In Las Vegas car accident cases, the at fault party is usually pretty clear. However, in slip in fall accidents, who is ultimately held responsible for a person’s injuries, is sometimes disputed. Traditionally, in Nevada, if a danger was “open and obvious”, then the owner of the property where someone fell, historically would not be liable for a person’s injuries after a fall. Additionally, if there was ‘no time’ for the property owner to find out about the danger, then the property owner usually was not held to be liable. An example is when a patron is walking, drops something, and causing the person walking behind them, to slip and fall. In the above example, the property owner would deny any culpability and it would be up to the judge and jury to assign blame.
However, there are two well known exceptions to the traditional slip and fall rule just discussed. The first exception is often referred to as the recurrent risk approach. The recurrent risk approach was laid out in the Nevada Supreme Court case of Sprague v. Lucky Stores, Inc., 109 Nev. 247, 251 (1993). In Sprague, the Nevada Supreme Court held that whether the property owner had knowledge of "chronic hazard" of debris on floor in produce department, was an issue for the jury to decide. If it was proved at trial that there was in fact a recurrent risk, then the property owner would liable for the slip and fall victim’s injuries.
The second and more recent exception to the traditional slip and fall rule in Nevada, was carved out by the Nevada Supreme Court in 2012. It is called the negligent mode-of-operation liability theory (“NMOO”). FGA, Inc. v. Giglio, 278 P. 3d 490 (2012) 128 Nev. Adv. Op. No 26.
In NMOO cases, if the property owner has a negligent mode of operating, then they are held liable for a slip and fall victim’s injuries. The Giglio court found that in a self-serve context, the NMOO liability theory applies. So, let’s say for example, Donald Lim is out to dinner at a self serve restaurant. While Donald is walking to his table, he slips and falls on food or liquid on the floor, which was dropped by another guest. Based upon the NMOO, your highly skilled Las Vegas slip and fall attorney will argue, it is foreseeable that the people carrying food or drinks will get food or drinks on the floor, causing people like Donald to fall. Pursuant to the 2012 Giglio case on NMOO, Donald does not need to prove actual or constructive notice at the time of trial. It is foreseeable that people are going to fall.
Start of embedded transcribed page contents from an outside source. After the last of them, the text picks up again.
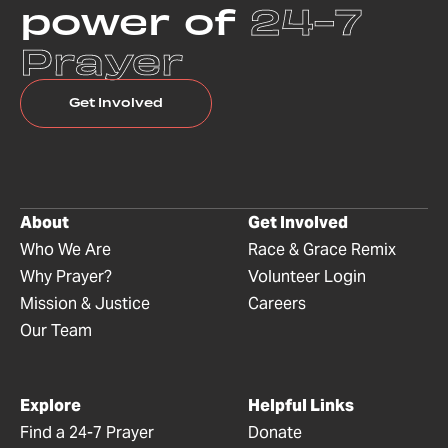
power of
24-7
Prayer
Get Involved
About
Get Involved
Who We Are
Race & Grace Remix
Why Prayer?
Volunteer Login
Mission & Justice
Careers
Our Team
Explore
Helpful Links
Find a 24-7 Prayer
Donate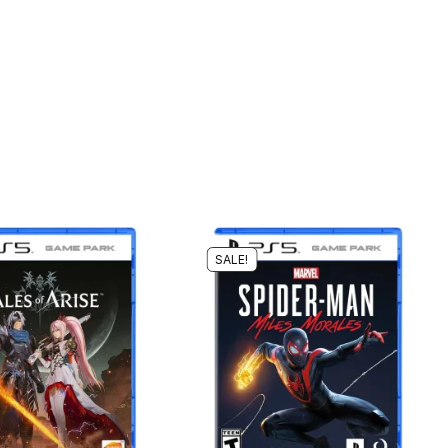
SALE!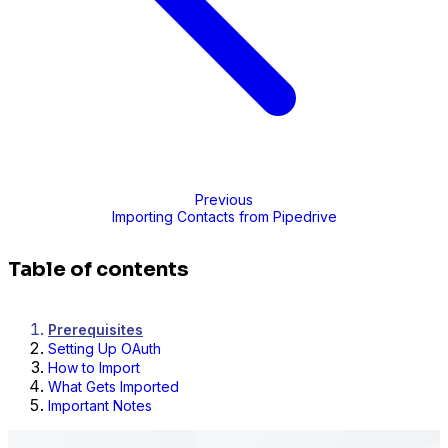
Previous
Importing Contacts from Pipedrive
Table of contents
Prerequisites
Setting Up OAuth
How to Import
What Gets Imported
Important Notes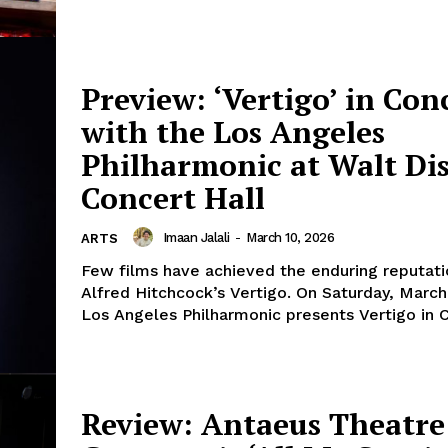
Preview: ‘Vertigo’ in Con
with the Los Angeles
Philharmonic at Walt Di
Concert Hall
Imaan Jalali
-
March 10, 2026
ARTS
Few films have achieved the enduring reputati
Alfred Hitchcock’s Vertigo. On Saturday, March 
Los Angeles Philharmonic presents Vertigo in C
Review: Antaeus Theatre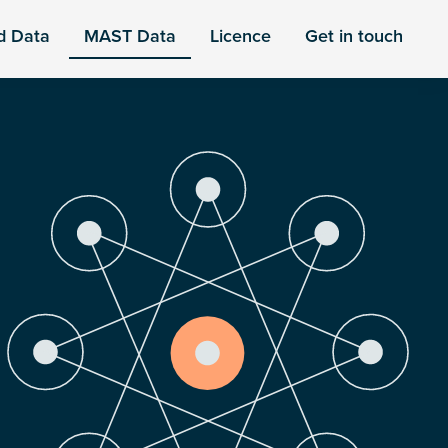
d Data
MAST Data
Licence
Get in touch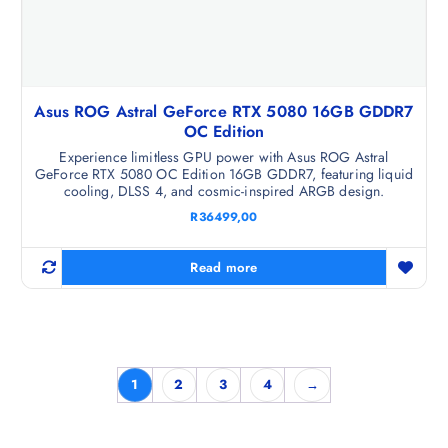
Asus ROG Astral GeForce RTX 5080 16GB GDDR7
OC Edition
Experience limitless GPU power with Asus ROG Astral
GeForce RTX 5080 OC Edition 16GB GDDR7, featuring liquid
cooling, DLSS 4, and cosmic-inspired ARGB design.
R
36499,00
Read more
1
2
3
4
→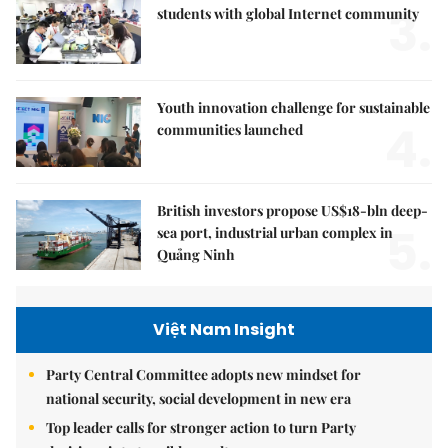
3.
students with global Internet community
Youth innovation challenge for sustainable
4.
communities launched
British investors propose US$18-bln deep-
5.
sea port, industrial urban complex in
Quảng Ninh
Việt Nam Insight
Party Central Committee adopts new mindset for
national security, social development in new era
Top leader calls for stronger action to turn Party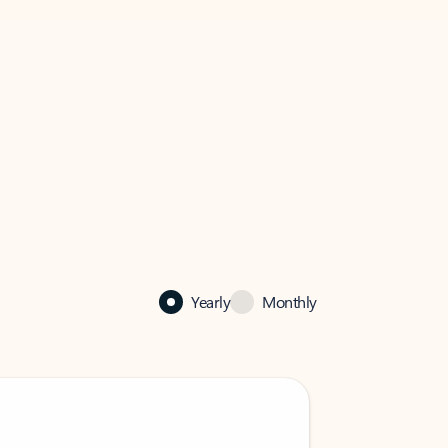
Yearly
Monthly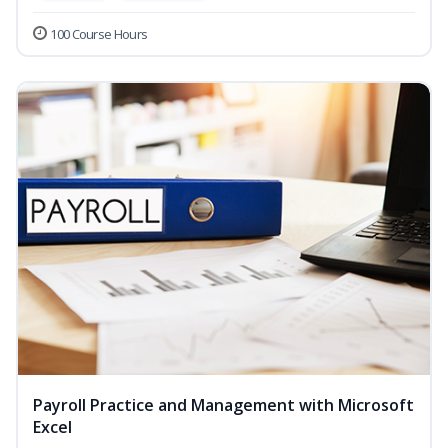
100 Course Hours
Payroll Practice and Management with Microsoft
Excel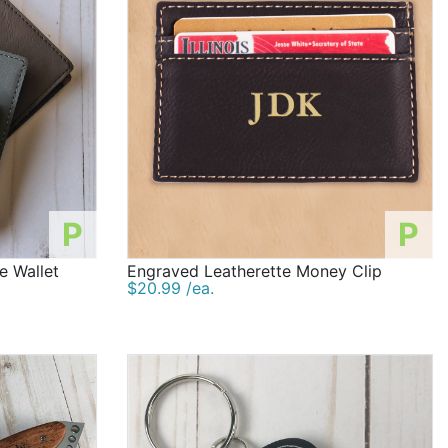
P
P
e Wallet
Engraved Leatherette Money Clip
$20.99 /ea.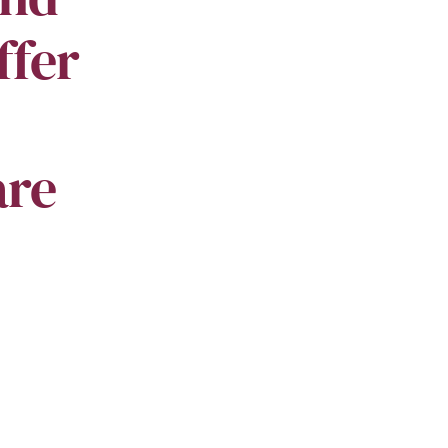
ffer
are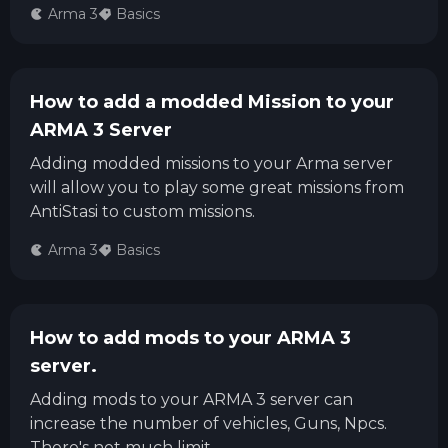
Arma 3
Basics
How to add a modded Mission to your
ARMA 3 Server
Adding modded missions to your Arma server
will allow you to play some great missions from
AntiStasi to custom missions.
Arma 3
Basics
How to add mods to your ARMA 3
server.
Adding mods to your ARMA 3 server can
increase the number of vehicles, Guns, Npcs.
There's not much limit.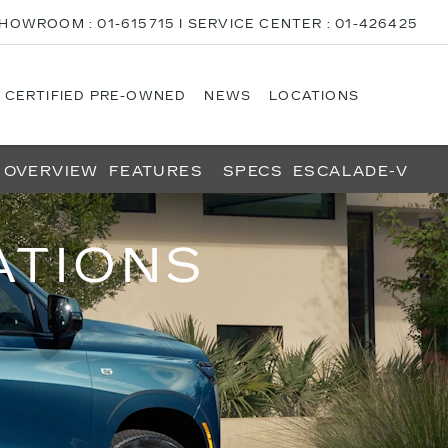
HOWROOM : 01-615715 I SERVICE CENTER : 01-426425
CERTIFIED PRE-OWNED
NEWS
LOCATIONS
OVERVIEW
FEATURES
SPECS
ESCALADE-V
ATIONS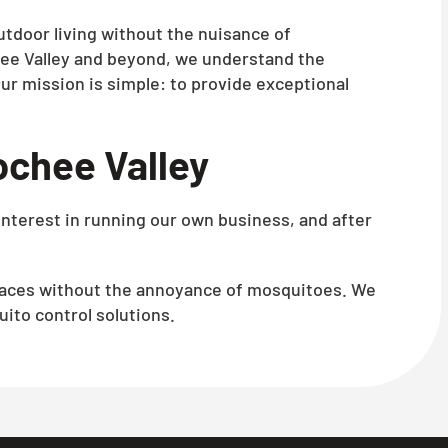
utdoor living without the nuisance of
ee Valley and beyond, we understand the
ur mission is simple: to provide exceptional
ochee Valley
interest in running our own business, and after
spaces without the annoyance of mosquitoes. We
ito control solutions.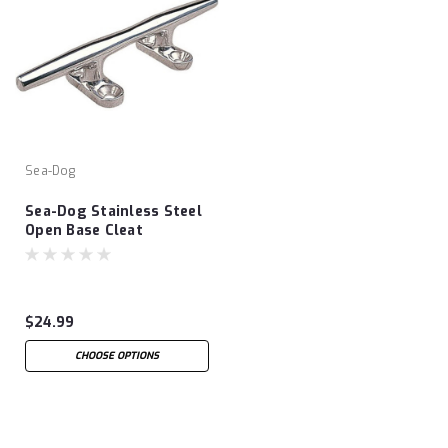
Sea-Dog
Sea-Dog Stainless Steel
Open Base Cleat
$24.99
CHOOSE OPTIONS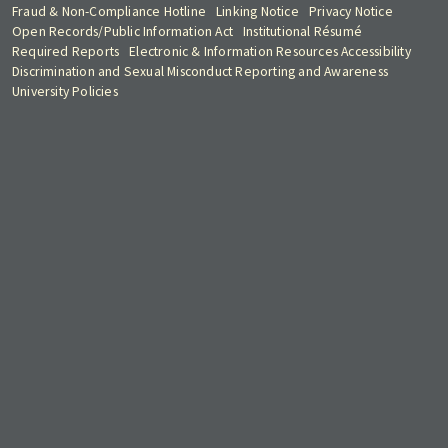
Fraud & Non-Compliance Hotline
Linking Notice
Privacy Notice
Open Records/Public Information Act
Institutional Résumé
Required Reports
Electronic & Information Resources Accessibility
Discrimination and Sexual Misconduct Reporting and Awareness
University Policies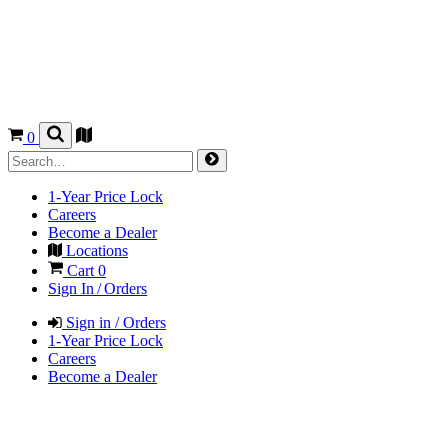
0
1-Year Price Lock
Careers
Become a Dealer
Locations
Cart
0
Sign In / Orders
Sign in / Orders
1-Year Price Lock
Careers
Become a Dealer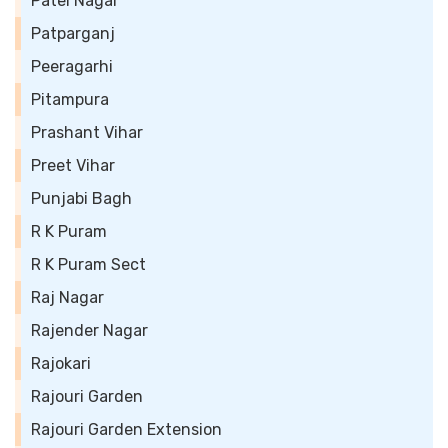
Patel Nagar
Patparganj
Peeragarhi
Pitampura
Prashant Vihar
Preet Vihar
Punjabi Bagh
R K Puram
R K Puram Sect
Raj Nagar
Rajender Nagar
Rajokari
Rajouri Garden
Rajouri Garden Extension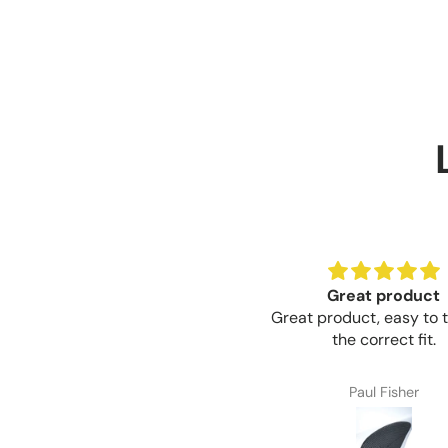
Great product
Great product, easy to t
the correct fit.
Paul Fisher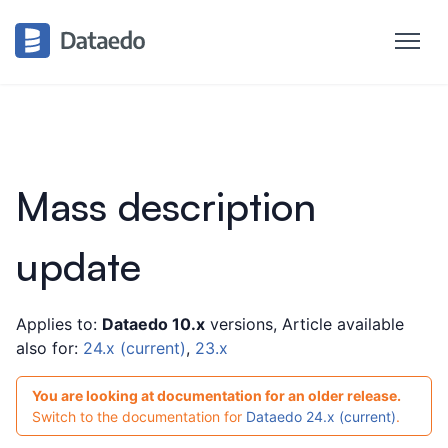
Mass description
update
Applies to:
Dataedo 10.x
versions, Article available
also for:
24.x (current)
,
23.x
You are looking at documentation for an older release.
Switch to the documentation for
Dataedo 24.x (current)
.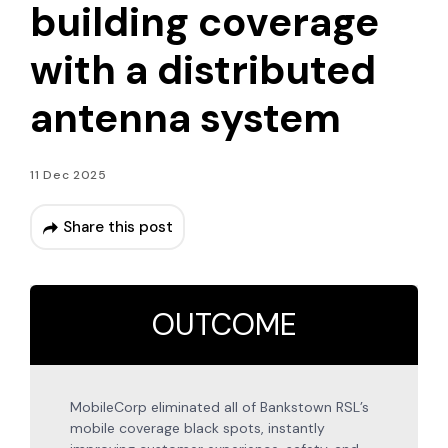
building coverage
with a distributed
antenna system
11 Dec 2025
Share this post
OUTCOME
MobileCorp eliminated all of Bankstown RSL’s
mobile coverage black spots, instantly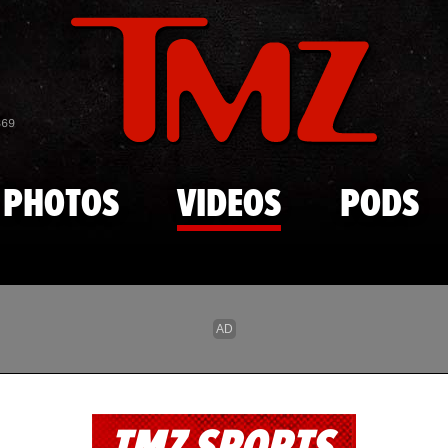
Skip to main content
869
PHOTOS
VIDEOS
PODS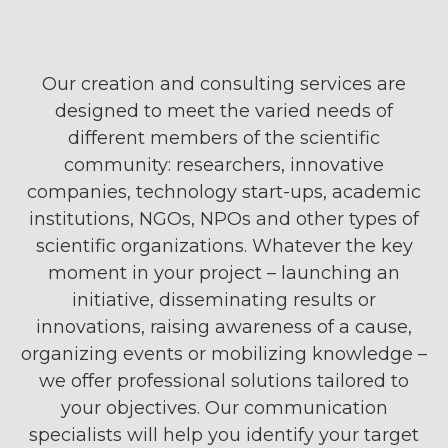
Our creation and consulting services are
designed to meet the varied needs of
different members of the scientific
community: researchers, innovative
companies, technology start-ups, academic
institutions, NGOs, NPOs and other types of
scientific organizations. Whatever the key
moment in your project – launching an
initiative, disseminating results or
innovations, raising awareness of a cause,
organizing events or mobilizing knowledge –
we offer professional solutions tailored to
your objectives. Our communication
specialists will help you identify your target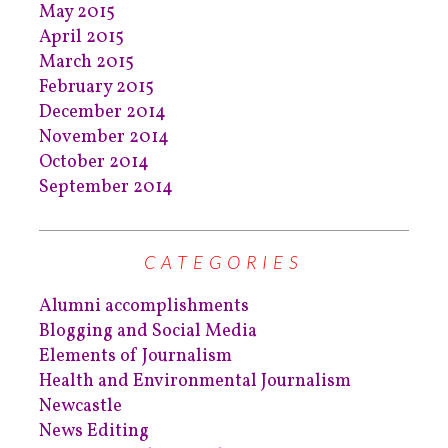
May 2015
April 2015
March 2015
February 2015
December 2014
November 2014
October 2014
September 2014
CATEGORIES
Alumni accomplishments
Blogging and Social Media
Elements of Journalism
Health and Environmental Journalism
Newcastle
News Editing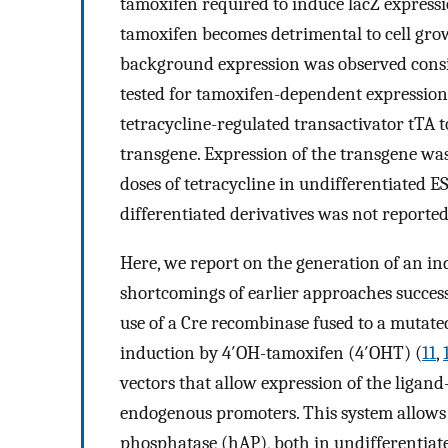
tamoxifen required to induce lacZ express
tamoxifen becomes detrimental to cell gro
background expression was observed consist
tested for tamoxifen-dependent expression 
tetracycline-regulated transactivator tTA t
transgene. Expression of the transgene was
doses of tetracycline in undifferentiated ES
differentiated derivatives was not reported
Here, we report on the generation of an in
shortcomings of earlier approaches successfu
use of a Cre recombinase fused to a mutated
induction by 4′OH-tamoxifen (4′OHT) (
11
,
vectors that allow expression of the ligan
endogenous promoters. This system allows 
phosphatase (hAP), both in undifferentiated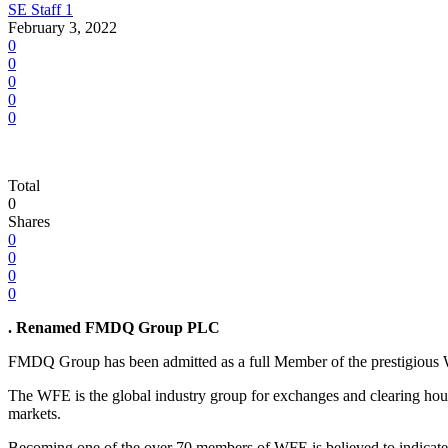
SE Staff 1
February 3, 2022
0
0
0
0
0
Total
0
Shares
0
0
0
0
. Renamed
FMDQ Group PLC
FMDQ Group has been admitted as a full Member of the prestigious Wo
The WFE is the global industry group for exchanges and clearing houses
markets.
Becoming one of the over 70 members of WFE is believed to indicate 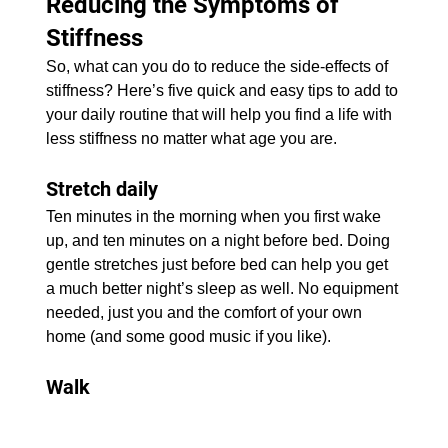
Reducing the Symptoms of 
Stiffness
​So, what can you do to reduce the side-effects of 
stiffness? Here’s five quick and easy tips to add to 
your daily routine that will help you find a life with 
less stiffness no matter what age you are.
Stretch daily
Ten minutes in the morning when you first wake 
up, and ten minutes on a night before bed. Doing 
gentle stretches just before bed can help you get 
a much better night’s sleep as well. No equipment 
needed, just you and the comfort of your own 
home (and some good music if you like).
Walk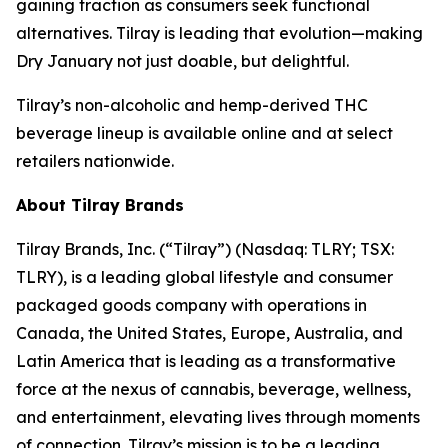
gaining traction as consumers seek functional
alternatives. Tilray is leading that evolution—making
Dry January not just doable, but delightful.
Tilray’s non-alcoholic and hemp-derived THC
beverage lineup is available online and at select
retailers nationwide.
About Tilray Brands
Tilray Brands, Inc. (“Tilray”) (Nasdaq: TLRY; TSX:
TLRY), is a leading global lifestyle and consumer
packaged goods company with operations in
Canada, the United States, Europe, Australia, and
Latin America that is leading as a transformative
force at the nexus of cannabis, beverage, wellness,
and entertainment, elevating lives through moments
of connection. Tilray’s mission is to be a leading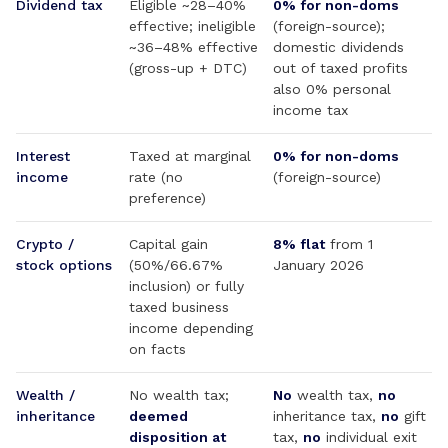
Dividend tax
Eligible ~28–40%
0% for non-doms
effective; ineligible
(foreign-source);
~36–48% effective
domestic dividends
(gross-up + DTC)
out of taxed profits
also 0% personal
income tax
Interest
Taxed at marginal
0% for non-doms
income
rate (no
(foreign-source)
preference)
Crypto /
Capital gain
8% flat
from 1
stock options
(50%/66.67%
January 2026
inclusion) or fully
taxed business
income depending
on facts
Wealth /
No wealth tax;
No
wealth tax,
no
inheritance
deemed
inheritance tax,
no
gift
disposition at
tax,
no
individual exit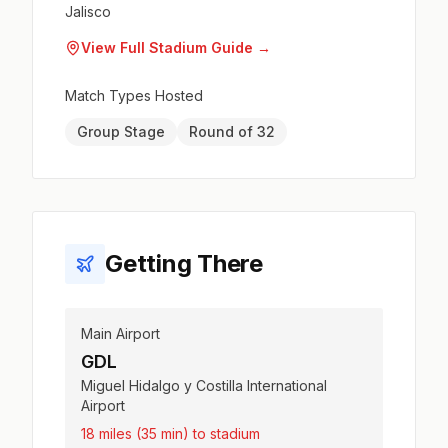
Jalisco
View Full Stadium Guide →
Match Types Hosted
Group Stage
Round of 32
Getting There
Main Airport
GDL
Miguel Hidalgo y Costilla International
Airport
18 miles (35 min) to stadium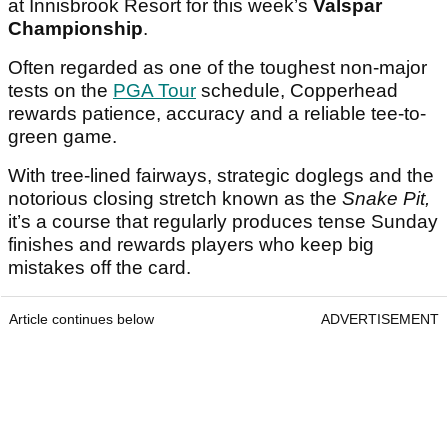
at Innisbrook Resort for this week’s
Valspar
Championship
.
Often regarded as one of the toughest non-major
tests on the
PGA Tour
schedule, Copperhead
rewards patience, accuracy and a reliable tee-to-
green game.
With tree-lined fairways, strategic doglegs and the
notorious closing stretch known as the
Snake Pit,
it’s a course that regularly produces tense Sunday
finishes and rewards players who keep big
mistakes off the card.
Article continues below
ADVERTISEMENT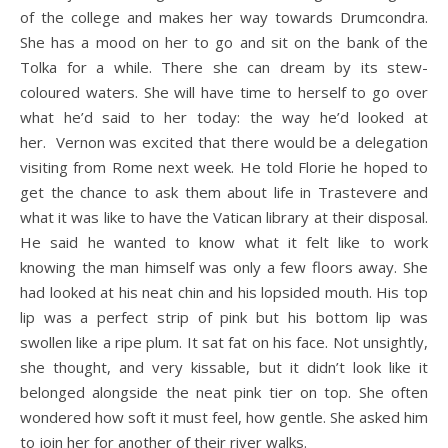
of the college and makes her way towards Drumcondra.
She has a mood on her to go and sit on the bank of the
Tolka for a while. There she can dream by its stew-
coloured waters. She will have time to herself to go over
what he’d said to her today: the way he’d looked at
her. Vernon was excited that there would be a delegation
visiting from Rome next week. He told Florie he hoped to
get the chance to ask them about life in Trastevere and
what it was like to have the Vatican library at their disposal.
He said he wanted to know what it felt like to work
knowing the man himself was only a few floors away. She
had looked at his neat chin and his lopsided mouth. His top
lip was a perfect strip of pink but his bottom lip was
swollen like a ripe plum. It sat fat on his face. Not unsightly,
she thought, and very kissable, but it didn’t look like it
belonged alongside the neat pink tier on top. She often
wondered how soft it must feel, how gentle. She asked him
to join her for another of their river walks.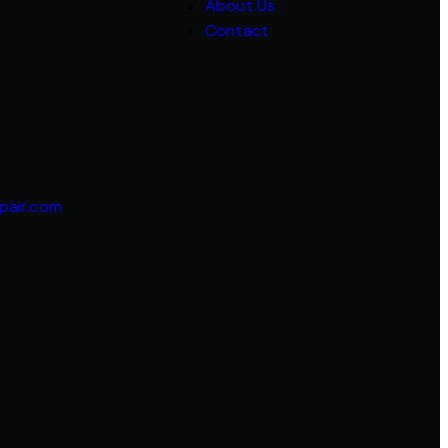
About Us
Contact
pair.com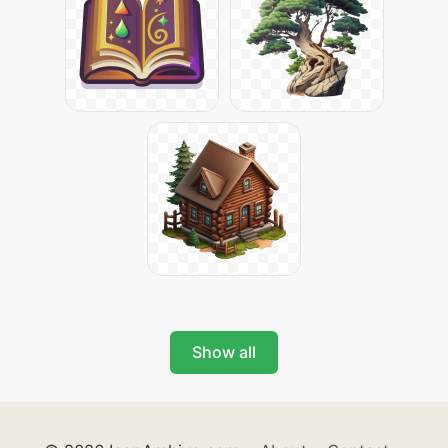
Show all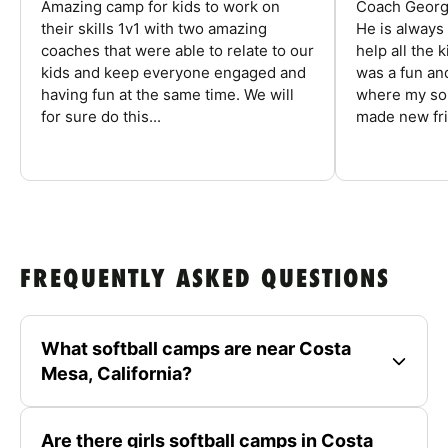
Amazing camp for kids to work on
Coach George
their skills 1v1 with two amazing
He is always
coaches that were able to relate to our
help all the
kids and keep everyone engaged and
was a fun an
having fun at the same time. We will
where my son
for sure do this...
made new fri
FREQUENTLY ASKED QUESTIONS
What softball camps are near Costa
Mesa, California?
Are there girls softball camps in Costa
In addition to Nevada law recognizing the NMOO concept, other states also recognize it. Owens v. Publix Supermarkets, Inc., 802 So. 2d 315 (Fla. 2001) (if the evidence establishes a specific negligent mode of operation such that the premises owner could reasonably anticipate that dangerous conditions would arise as a result of its mode of operation, then whether the owner had actual or constructive knowledge of the specific foreign substance is not an issue).